■ Exercise instructions
Check every line below for the string "KiCad", and copy the lines that contain it.

• • • •

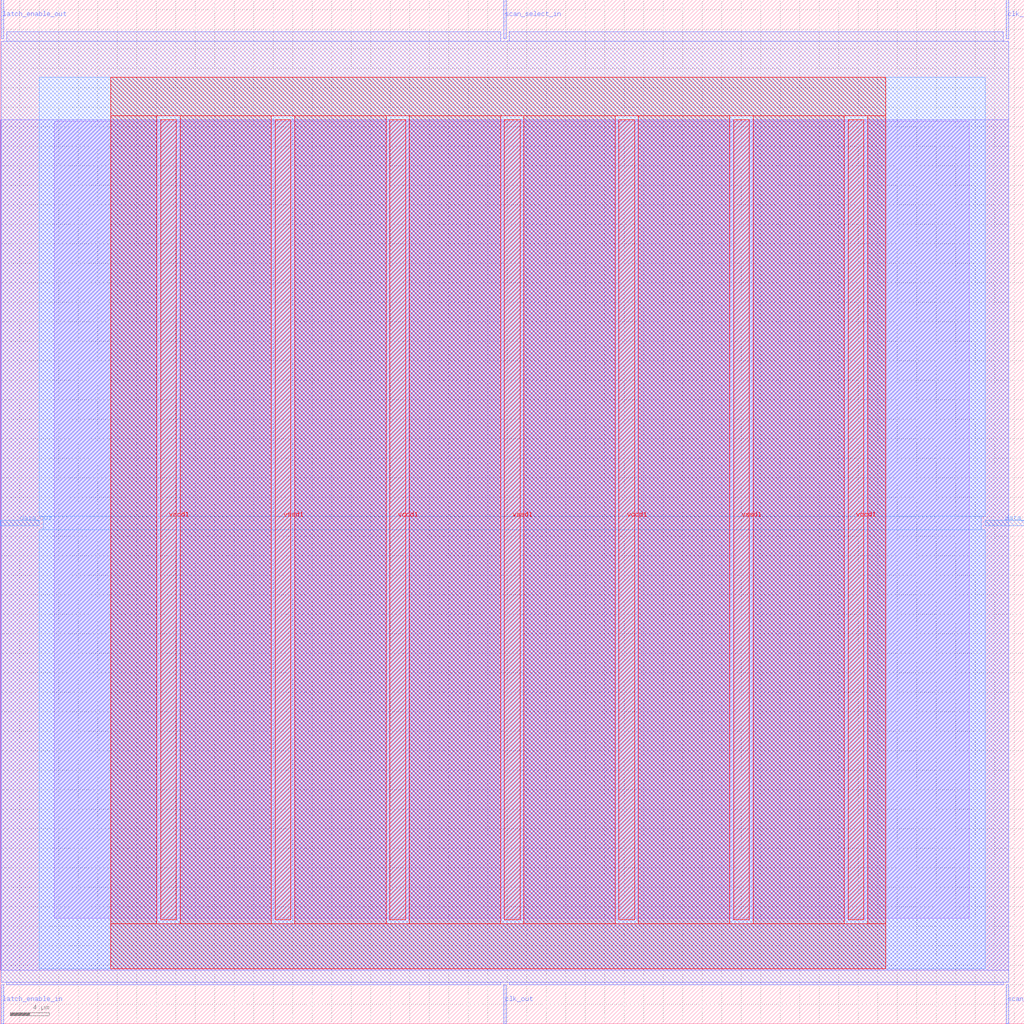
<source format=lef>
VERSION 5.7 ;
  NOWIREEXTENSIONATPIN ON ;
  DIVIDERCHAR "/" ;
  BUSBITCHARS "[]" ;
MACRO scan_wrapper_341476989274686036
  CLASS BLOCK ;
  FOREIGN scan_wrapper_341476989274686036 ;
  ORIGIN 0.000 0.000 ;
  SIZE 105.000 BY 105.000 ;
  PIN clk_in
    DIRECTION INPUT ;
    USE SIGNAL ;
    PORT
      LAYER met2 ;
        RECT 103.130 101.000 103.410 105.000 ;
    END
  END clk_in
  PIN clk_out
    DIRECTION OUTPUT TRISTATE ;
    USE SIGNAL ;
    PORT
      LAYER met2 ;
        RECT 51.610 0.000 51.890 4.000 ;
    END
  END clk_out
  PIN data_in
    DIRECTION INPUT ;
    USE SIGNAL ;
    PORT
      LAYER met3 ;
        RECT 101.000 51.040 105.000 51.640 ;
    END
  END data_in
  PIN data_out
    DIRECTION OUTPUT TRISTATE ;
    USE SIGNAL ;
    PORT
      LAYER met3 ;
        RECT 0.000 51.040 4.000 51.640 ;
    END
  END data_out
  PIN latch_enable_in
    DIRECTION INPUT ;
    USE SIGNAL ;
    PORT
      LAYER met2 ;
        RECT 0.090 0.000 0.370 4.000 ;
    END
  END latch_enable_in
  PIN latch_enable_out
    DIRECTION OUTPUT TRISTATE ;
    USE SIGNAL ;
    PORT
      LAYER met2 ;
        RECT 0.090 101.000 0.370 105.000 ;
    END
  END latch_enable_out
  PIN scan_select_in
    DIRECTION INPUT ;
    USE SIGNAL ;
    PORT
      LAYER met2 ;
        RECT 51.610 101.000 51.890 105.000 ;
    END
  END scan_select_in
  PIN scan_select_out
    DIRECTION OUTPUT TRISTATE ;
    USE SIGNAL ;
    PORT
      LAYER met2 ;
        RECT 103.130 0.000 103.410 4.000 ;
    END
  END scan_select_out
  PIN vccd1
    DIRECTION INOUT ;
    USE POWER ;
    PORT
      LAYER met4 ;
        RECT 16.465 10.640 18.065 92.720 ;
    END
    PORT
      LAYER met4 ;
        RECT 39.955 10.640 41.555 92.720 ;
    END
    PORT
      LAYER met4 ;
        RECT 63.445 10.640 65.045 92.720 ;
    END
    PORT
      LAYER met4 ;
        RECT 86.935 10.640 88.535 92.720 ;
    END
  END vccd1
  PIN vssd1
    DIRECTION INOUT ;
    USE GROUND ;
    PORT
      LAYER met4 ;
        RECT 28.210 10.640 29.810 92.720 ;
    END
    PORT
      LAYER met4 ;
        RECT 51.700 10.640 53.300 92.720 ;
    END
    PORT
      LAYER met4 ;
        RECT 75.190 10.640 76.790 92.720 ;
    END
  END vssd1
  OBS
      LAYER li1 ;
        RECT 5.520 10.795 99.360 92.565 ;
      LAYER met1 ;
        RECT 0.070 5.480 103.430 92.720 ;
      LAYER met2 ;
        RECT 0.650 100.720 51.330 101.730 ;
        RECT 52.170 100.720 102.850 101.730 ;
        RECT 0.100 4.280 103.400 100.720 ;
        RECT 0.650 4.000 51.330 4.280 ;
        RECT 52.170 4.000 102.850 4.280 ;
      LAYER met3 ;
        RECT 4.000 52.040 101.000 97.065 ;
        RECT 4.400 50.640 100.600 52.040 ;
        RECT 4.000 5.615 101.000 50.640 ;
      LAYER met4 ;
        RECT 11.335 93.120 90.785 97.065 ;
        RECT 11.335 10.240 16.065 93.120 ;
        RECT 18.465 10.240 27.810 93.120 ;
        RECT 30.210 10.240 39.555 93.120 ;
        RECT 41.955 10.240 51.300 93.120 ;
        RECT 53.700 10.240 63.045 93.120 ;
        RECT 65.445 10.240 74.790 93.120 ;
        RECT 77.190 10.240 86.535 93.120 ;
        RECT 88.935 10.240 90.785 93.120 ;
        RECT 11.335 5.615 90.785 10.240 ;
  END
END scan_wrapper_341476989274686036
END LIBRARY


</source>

• • • •

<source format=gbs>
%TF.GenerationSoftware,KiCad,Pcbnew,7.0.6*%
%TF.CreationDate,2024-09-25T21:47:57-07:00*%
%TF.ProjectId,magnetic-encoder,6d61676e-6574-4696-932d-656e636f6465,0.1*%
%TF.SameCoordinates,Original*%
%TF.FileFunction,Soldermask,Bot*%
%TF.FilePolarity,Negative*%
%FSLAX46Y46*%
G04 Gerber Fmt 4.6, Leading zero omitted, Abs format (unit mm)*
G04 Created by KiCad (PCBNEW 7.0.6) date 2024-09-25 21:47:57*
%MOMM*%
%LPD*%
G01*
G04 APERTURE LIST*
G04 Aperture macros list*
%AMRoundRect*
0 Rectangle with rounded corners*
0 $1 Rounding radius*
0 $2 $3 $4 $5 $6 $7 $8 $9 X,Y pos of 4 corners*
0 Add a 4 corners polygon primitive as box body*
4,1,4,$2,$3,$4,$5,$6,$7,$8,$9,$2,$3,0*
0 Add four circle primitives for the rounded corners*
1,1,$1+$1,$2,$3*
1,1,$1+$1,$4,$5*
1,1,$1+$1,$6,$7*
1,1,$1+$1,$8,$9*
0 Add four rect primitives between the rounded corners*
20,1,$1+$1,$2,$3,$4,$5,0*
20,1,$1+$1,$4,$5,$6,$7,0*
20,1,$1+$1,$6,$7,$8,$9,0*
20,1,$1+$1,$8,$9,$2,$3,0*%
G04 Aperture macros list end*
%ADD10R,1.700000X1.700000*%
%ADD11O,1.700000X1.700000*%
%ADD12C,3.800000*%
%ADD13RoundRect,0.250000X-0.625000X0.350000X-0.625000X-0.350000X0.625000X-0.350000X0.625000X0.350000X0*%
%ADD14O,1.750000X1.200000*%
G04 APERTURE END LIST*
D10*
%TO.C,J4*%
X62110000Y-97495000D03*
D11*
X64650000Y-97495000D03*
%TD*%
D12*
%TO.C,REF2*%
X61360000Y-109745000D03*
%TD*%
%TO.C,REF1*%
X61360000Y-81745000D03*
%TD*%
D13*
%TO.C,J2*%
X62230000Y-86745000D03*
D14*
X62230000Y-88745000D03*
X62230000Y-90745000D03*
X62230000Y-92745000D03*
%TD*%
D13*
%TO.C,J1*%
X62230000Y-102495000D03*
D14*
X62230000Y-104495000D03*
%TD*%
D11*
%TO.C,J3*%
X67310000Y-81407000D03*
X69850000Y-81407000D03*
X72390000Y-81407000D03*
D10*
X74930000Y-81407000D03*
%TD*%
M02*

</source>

• • • •

■ Answer space
%TF.GenerationSoftware,KiCad,Pcbnew,7.0.6*%
G04 Created by KiCad (PCBNEW 7.0.6) date 2024-09-25 21:47:57*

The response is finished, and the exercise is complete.